• Work item
Pull out the source text of every row below and reproduce it character for character, leaving the pictures out of your answer.

• Information
=-=-=
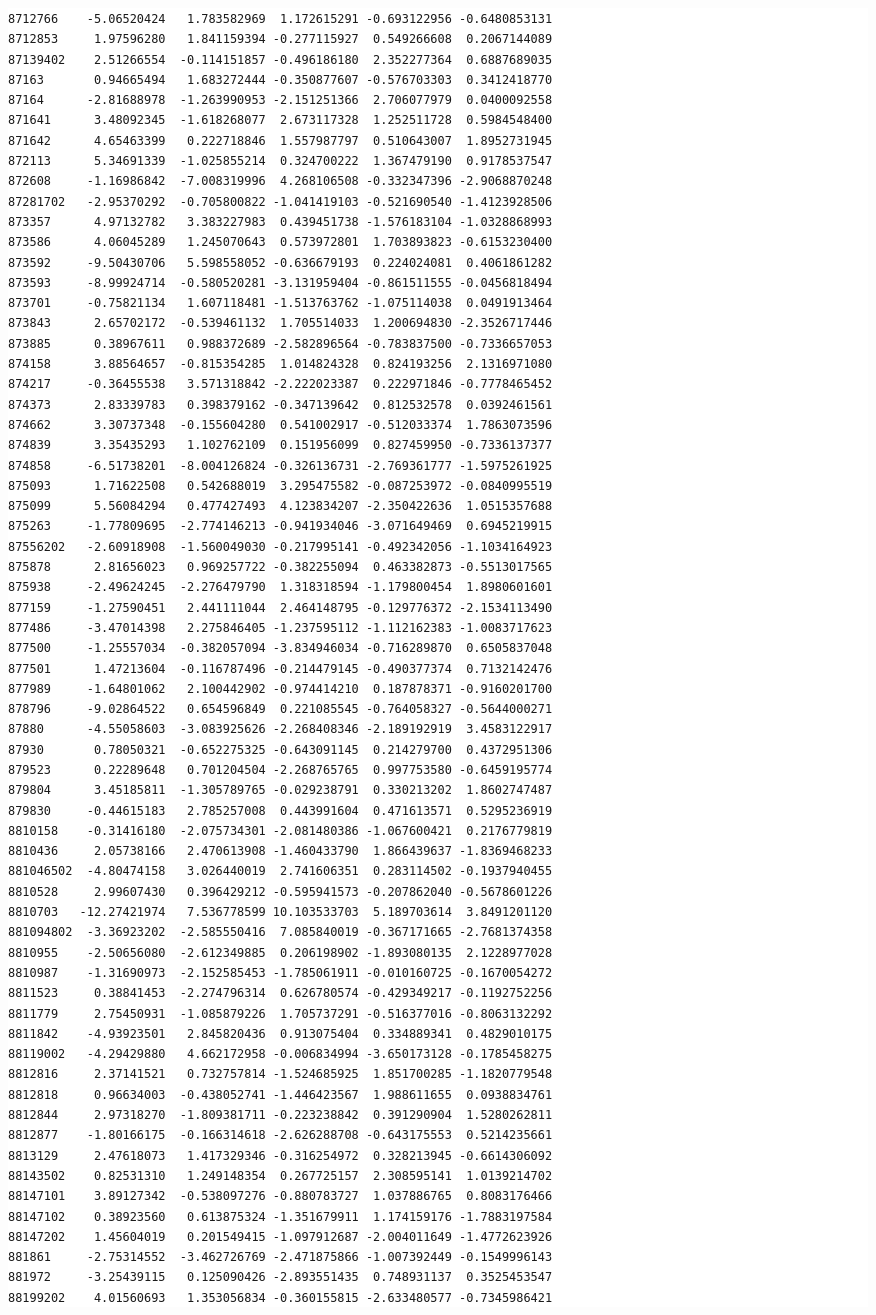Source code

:     8712766    -5.06520424   1.783582969  1.172615291 -0.693122956 -0.6480853131
    8712853     1.97596280   1.841159394 -0.277115927  0.549266608  0.2067144089
    87139402    2.51266554  -0.114151857 -0.496186180  2.352277364  0.6887689035
    87163       0.94665494   1.683272444 -0.350877607 -0.576703303  0.3412418770
    87164      -2.81688978  -1.263990953 -2.151251366  2.706077979  0.0400092558
    871641      3.48092345  -1.618268077  2.673117328  1.252511728  0.5984548400
    871642      4.65463399   0.222718846  1.557987797  0.510643007  1.8952731945
    872113      5.34691339  -1.025855214  0.324700222  1.367479190  0.9178537547
    872608     -1.16986842  -7.008319996  4.268106508 -0.332347396 -2.9068870248
    87281702   -2.95370292  -0.705800822 -1.041419103 -0.521690540 -1.4123928506
    873357      4.97132782   3.383227983  0.439451738 -1.576183104 -1.0328868993
    873586      4.06045289   1.245070643  0.573972801  1.703893823 -0.6153230400
    873592     -9.50430706   5.598558052 -0.636679193  0.224024081  0.4061861282
    873593     -8.99924714  -0.580520281 -3.131959404 -0.861511555 -0.0456818494
    873701     -0.75821134   1.607118481 -1.513763762 -1.075114038  0.0491913464
    873843      2.65702172  -0.539461132  1.705514033  1.200694830 -2.3526717446
    873885      0.38967611   0.988372689 -2.582896564 -0.783837500 -0.7336657053
    874158      3.88564657  -0.815354285  1.014824328  0.824193256  2.1316971080
    874217     -0.36455538   3.571318842 -2.222023387  0.222971846 -0.7778465452
    874373      2.83339783   0.398379162 -0.347139642  0.812532578  0.0392461561
    874662      3.30737348  -0.155604280  0.541002917 -0.512033374  1.7863073596
    874839      3.35435293   1.102762109  0.151956099  0.827459950 -0.7336137377
    874858     -6.51738201  -8.004126824 -0.326136731 -2.769361777 -1.5975261925
    875093      1.71622508   0.542688019  3.295475582 -0.087253972 -0.0840995519
    875099      5.56084294   0.477427493  4.123834207 -2.350422636  1.0515357688
    875263     -1.77809695  -2.774146213 -0.941934046 -3.071649469  0.6945219915
    87556202   -2.60918908  -1.560049030 -0.217995141 -0.492342056 -1.1034164923
    875878      2.81656023   0.969257722 -0.382255094  0.463382873 -0.5513017565
    875938     -2.49624245  -2.276479790  1.318318594 -1.179800454  1.8980601601
    877159     -1.27590451   2.441111044  2.464148795 -0.129776372 -2.1534113490
    877486     -3.47014398   2.275846405 -1.237595112 -1.112162383 -1.0083717623
    877500     -1.25557034  -0.382057094 -3.834946034 -0.716289870  0.6505837048
    877501      1.47213604  -0.116787496 -0.214479145 -0.490377374  0.7132142476
    877989     -1.64801062   2.100442902 -0.974414210  0.187878371 -0.9160201700
    878796     -9.02864522   0.654596849  0.221085545 -0.764058327 -0.5644000271
    87880      -4.55058603  -3.083925626 -2.268408346 -2.189192919  3.4583122917
    87930       0.78050321  -0.652275325 -0.643091145  0.214279700  0.4372951306
    879523      0.22289648   0.701204504 -2.268765765  0.997753580 -0.6459195774
    879804      3.45185811  -1.305789765 -0.029238791  0.330213202  1.8602747487
    879830     -0.44615183   2.785257008  0.443991604  0.471613571  0.5295236919
    8810158    -0.31416180  -2.075734301 -2.081480386 -1.067600421  0.2176779819
    8810436     2.05738166   2.470613908 -1.460433790  1.866439637 -1.8369468233
    881046502  -4.80474158   3.026440019  2.741606351  0.283114502 -0.1937940455
    8810528     2.99607430   0.396429212 -0.595941573 -0.207862040 -0.5678601226
    8810703   -12.27421974   7.536778599 10.103533703  5.189703614  3.8491201120
    881094802  -3.36923202  -2.585550416  7.085840019 -0.367171665 -2.7681374358
    8810955    -2.50656080  -2.612349885  0.206198902 -1.893080135  2.1228977028
    8810987    -1.31690973  -2.152585453 -1.785061911 -0.010160725 -0.1670054272
    8811523     0.38841453  -2.274796314  0.626780574 -0.429349217 -0.1192752256
    8811779     2.75450931  -1.085879226  1.705737291 -0.516377016 -0.8063132292
    8811842    -4.93923501   2.845820436  0.913075404  0.334889341  0.4829010175
    88119002   -4.29429880   4.662172958 -0.006834994 -3.650173128 -0.1785458275
    8812816     2.37141521   0.732757814 -1.524685925  1.851700285 -1.1820779548
    8812818     0.96634003  -0.438052741 -1.446423567  1.988611655  0.0938834761
    8812844     2.97318270  -1.809381711 -0.223238842  0.391290904  1.5280262811
    8812877    -1.80166175  -0.166314618 -2.626288708 -0.643175553  0.5214235661
    8813129     2.47618073   1.417329346 -0.316254972  0.328213945 -0.6614306092
    88143502    0.82531310   1.249148354  0.267725157  2.308595141  1.0139214702
    88147101    3.89127342  -0.538097276 -0.880783727  1.037886765  0.8083176466
    88147102    0.38923560   0.613875324 -1.351679911  1.174159176 -1.7883197584
    88147202    1.45604019   0.201549415 -1.097912687 -2.004011649 -1.4772623926
    881861     -2.75314552  -3.462726769 -2.471875866 -1.007392449 -0.1549996143
    881972     -3.25439115   0.125090426 -2.893551435  0.748931137  0.3525453547
    88199202    4.01560693   1.353056834 -0.360155815 -2.633480577 -0.7345986421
=-=-=
• Answer to the exercise
Source code

:     8712766    -5.06520424   1.783582969  1.172615291 -0.693122956 -0.6480853131
    8712853     1.97596280   1.841159394 -0.277115927  0.549266608  0.2067144089
    87139402    2.51266554  -0.114151857 -0.496186180  2.352277364  0.6887689035
    87163       0.94665494   1.683272444 -0.350877607 -0.576703303  0.3412418770
    87164      -2.81688978  -1.263990953 -2.151251366  2.706077979  0.0400092558
    871641      3.48092345  -1.618268077  2.673117328  1.252511728  0.5984548400
    871642      4.65463399   0.222718846  1.557987797  0.510643007  1.8952731945
    872113      5.34691339  -1.025855214  0.324700222  1.367479190  0.9178537547
    872608     -1.16986842  -7.008319996  4.268106508 -0.332347396 -2.9068870248
    87281702   -2.95370292  -0.705800822 -1.041419103 -0.521690540 -1.4123928506
    873357      4.97132782   3.383227983  0.439451738 -1.576183104 -1.0328868993
    873586      4.06045289   1.245070643  0.573972801  1.703893823 -0.6153230400
    873592     -9.50430706   5.598558052 -0.636679193  0.224024081  0.4061861282
    873593     -8.99924714  -0.580520281 -3.131959404 -0.861511555 -0.0456818494
    873701     -0.75821134   1.607118481 -1.513763762 -1.075114038  0.0491913464
    873843      2.65702172  -0.539461132  1.705514033  1.200694830 -2.3526717446
    873885      0.38967611   0.988372689 -2.582896564 -0.783837500 -0.7336657053
    874158      3.88564657  -0.815354285  1.014824328  0.824193256  2.1316971080
    874217     -0.36455538   3.571318842 -2.222023387  0.222971846 -0.7778465452
    874373      2.83339783   0.398379162 -0.347139642  0.812532578  0.0392461561
    874662      3.30737348  -0.155604280  0.541002917 -0.512033374  1.7863073596
    874839      3.35435293   1.102762109  0.151956099  0.827459950 -0.7336137377
    874858     -6.51738201  -8.004126824 -0.326136731 -2.769361777 -1.5975261925
    875093      1.71622508   0.542688019  3.295475582 -0.087253972 -0.0840995519
    875099      5.56084294   0.477427493  4.123834207 -2.350422636  1.0515357688
    875263     -1.77809695  -2.774146213 -0.941934046 -3.071649469  0.6945219915
    87556202   -2.60918908  -1.560049030 -0.217995141 -0.492342056 -1.1034164923
    875878      2.81656023   0.969257722 -0.382255094  0.463382873 -0.5513017565
    875938     -2.49624245  -2.276479790  1.318318594 -1.179800454  1.8980601601
    877159     -1.27590451   2.441111044  2.464148795 -0.129776372 -2.1534113490
    877486     -3.47014398   2.275846405 -1.237595112 -1.112162383 -1.0083717623
    877500     -1.25557034  -0.382057094 -3.834946034 -0.716289870  0.6505837048
    877501      1.47213604  -0.116787496 -0.214479145 -0.490377374  0.7132142476
    877989     -1.64801062   2.100442902 -0.974414210  0.187878371 -0.9160201700
    878796     -9.02864522   0.654596849  0.221085545 -0.764058327 -0.5644000271
    87880      -4.55058603  -3.083925626 -2.268408346 -2.189192919  3.4583122917
    87930       0.78050321  -0.652275325 -0.643091145  0.214279700  0.4372951306
    879523      0.22289648   0.701204504 -2.268765765  0.997753580 -0.6459195774
    879804      3.45185811  -1.305789765 -0.029238791  0.330213202  1.8602747487
    879830     -0.44615183   2.785257008  0.443991604  0.471613571  0.5295236919
    8810158    -0.31416180  -2.075734301 -2.081480386 -1.067600421  0.2176779819
    8810436     2.05738166   2.470613908 -1.460433790  1.866439637 -1.8369468233
    881046502  -4.80474158   3.026440019  2.741606351  0.283114502 -0.1937940455
    8810528     2.99607430   0.396429212 -0.595941573 -0.207862040 -0.5678601226
    8810703   -12.27421974   7.536778599 10.103533703  5.189703614  3.8491201120
    881094802  -3.36923202  -2.585550416  7.085840019 -0.367171665 -2.7681374358
    8810955    -2.50656080  -2.612349885  0.206198902 -1.893080135  2.1228977028
    8810987    -1.31690973  -2.152585453 -1.785061911 -0.010160725 -0.1670054272
    8811523     0.38841453  -2.274796314  0.626780574 -0.429349217 -0.1192752256
    8811779     2.75450931  -1.085879226  1.705737291 -0.516377016 -0.8063132292
    8811842    -4.93923501   2.845820436  0.913075404  0.334889341  0.4829010175
    88119002   -4.29429880   4.662172958 -0.006834994 -3.650173128 -0.1785458275
    8812816     2.37141521   0.732757814 -1.524685925  1.851700285 -1.1820779548
    8812818     0.96634003  -0.438052741 -1.446423567  1.988611655  0.0938834761
    8812844     2.97318270  -1.809381711 -0.223238842  0.391290904  1.5280262811
    8812877    -1.80166175  -0.166314618 -2.626288708 -0.643175553  0.5214235661
    8813129     2.47618073   1.417329346 -0.316254972  0.328213945 -0.6614306092
    88143502    0.82531310   1.249148354  0.267725157  2.308595141  1.0139214702
    88147101    3.89127342  -0.538097276 -0.880783727  1.037886765  0.8083176466
    88147102    0.38923560   0.613875324 -1.351679911  1.174159176 -1.7883197584
    88147202    1.45604019   0.201549415 -1.097912687 -2.004011649 -1.4772623926
    881861     -2.75314552  -3.462726769 -2.471875866 -1.007392449 -0.1549996143
    881972     -3.25439115   0.125090426 -2.893551435  0.748931137  0.3525453547
    88199202    4.01560693   1.353056834 -0.360155815 -2.633480577 -0.7345986421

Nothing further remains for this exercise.